Downtown Nairobi, away from the skyscrapers, expressways, and high-rise apartments. Far from the seat of power and government offices lies an old nondescript building.
Unknown to many, this unremarkable building is of great historical consequence to Kenya.
This is the building where Mau Mau was planned. If the Mau Mau had its headquarters, this would be it. This building was also the newsroom for nationalist publications like Bildad Kaggia’s Afrika Mpya, and Achieng Oneko’s Ramogi Press.
It is here that KAU summoned young Kenyans and told them point blank that a decision had been reached to fight the white man and that the hour had come for their greatest sacrifice.
”All the organisations concerning the struggle were in Kiburi House. Even the office of Jomo Kenyatta was in Kiburi House. Therefore, everything was coming from there,” Mau Mau veteran General Gitu Wa Kahengeri says, adding that it was here that he first met Field Marshall Dedan Kimathi.
Kiburi House was the first building owned by natives.
Originally owned by Colonel Ewart Grogan, a Kenyan settler who is remembered as the first recorded human to walk the entire length of Africa from Cape to Cairo, Kiburi House was purchased in 1950 by the Kenya Fuel and Bark Supplying Company for 80,000 shillings.
Richard Macharia, Magoto Wa Kimani, Kiburi Thumbi, Nathaniel Gabatha, and Edward Kabui established the company in 1946 to sell charcoal and wood across the country. Being the group Chairman, the building was named after Kiburi Thumbi.
In 1950, KAU offices along government road were closed and the political organization had to look for new premises for their operations, prompting it to join hands with the Kenya Fuel and Bark Suppling Company.
On 10th June 1951, KAU demanded an end to British colonial rule in Kenya and independence in three years.
Five months later, in November 1951, the party issued another demand for self-rule in a document ‘Land Hunger in Kenya’, presented to the UN Conference in Paris, France by KAU delegates. The document called for an urgent solution to the land question in Kenya with regard to the natives and is believed to have been drafted at Kiburi House.

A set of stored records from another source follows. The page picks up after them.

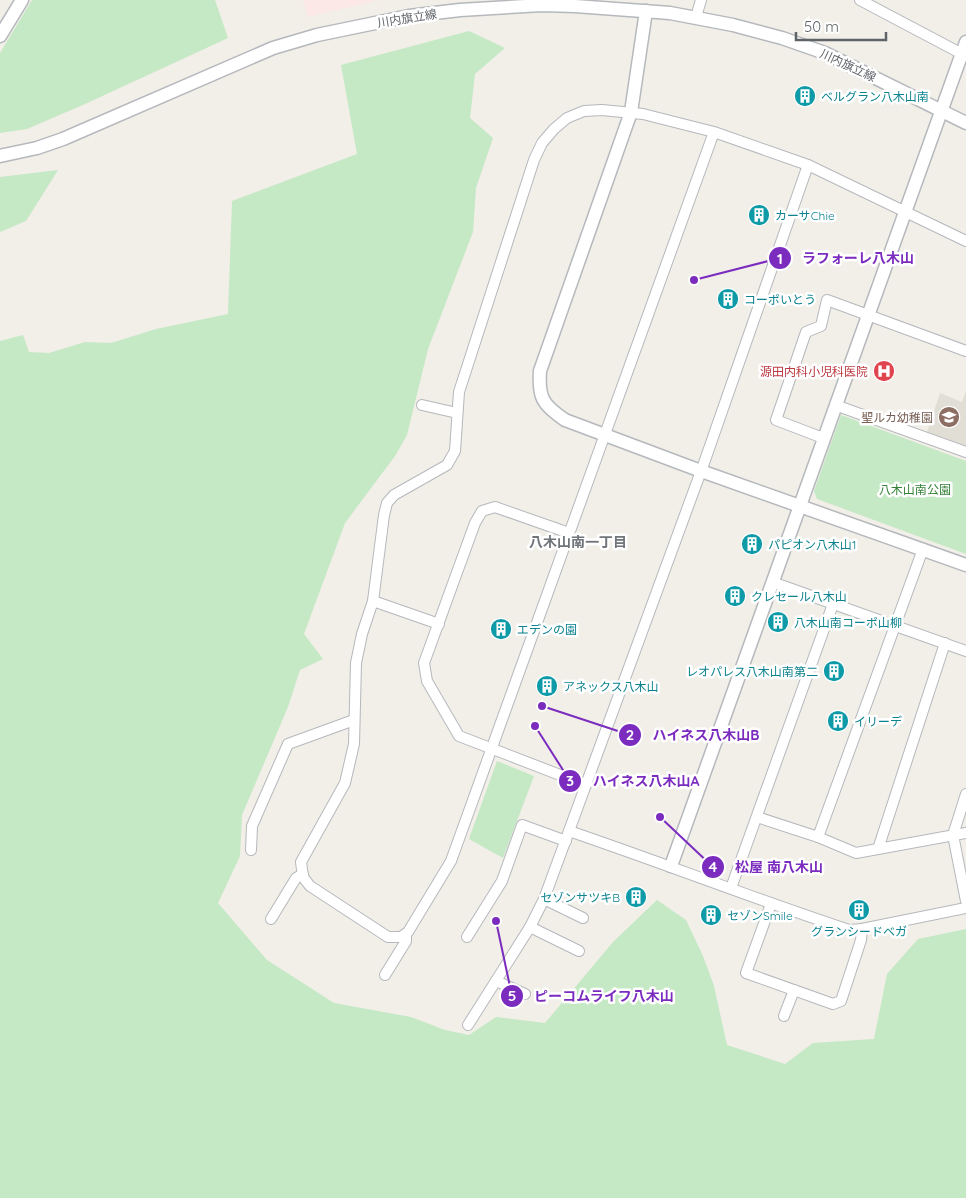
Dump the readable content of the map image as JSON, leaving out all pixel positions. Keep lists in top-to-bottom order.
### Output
{
  "streets": {
    "street": ["川内旗立線"]
  },
  "districts": ["八木山南一丁目"],
  "parks": ["八木山南公園"],
  "places": {
    "building": [
      "ベルグラン八木山南",
      "カーサChie",
      "コーポいとう",
      "パピオン八木山1",
      "クレセール八木山",
      "八木山南コーポ山柳",
      "エデンの園",
      "レオパレス八木山南第二",
      "アネックス八木山",
      "イリーデ",
      "セゾンサツキB",
      "グランシードベガ",
      "セゾンSmile"
    ],
    "other": [
      "ラフォーレ八木山",
      "ハイネス八木山B",
      "ハイネス八木山A",
      "松屋 南八木山",
      "ピーコムライフ八木山"
    ],
    "hospital": ["源田内科小児科医院"],
    "school or university": ["聖ルカ幼稚園"]
  },
  "scale_bar": "50 m"
}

The same year (1951), radical members of the Kenya African Union (KAU) formed a Central Committee known as Muhimu which began to plot for more militant ways to achieve independence for Kenya.
Eliud Mutonyi (Chairman), Isaac Kathanji (Secretary), Bildad Kaggia, Paul Ngei, and Fred Kubai, as members of the Central Committee, started the oathing ceremonies and urged Kenyans to take up arms against the colonialists.
The Kapenguria Six had regular meetings at Kiburi House, and fundraising to pay their lawyers when they were detained after Operation Jock Scott in 1952 was done here.
However, today, Kiburi House is a forgotten relic. An abandoned memory as far as official history is concerned.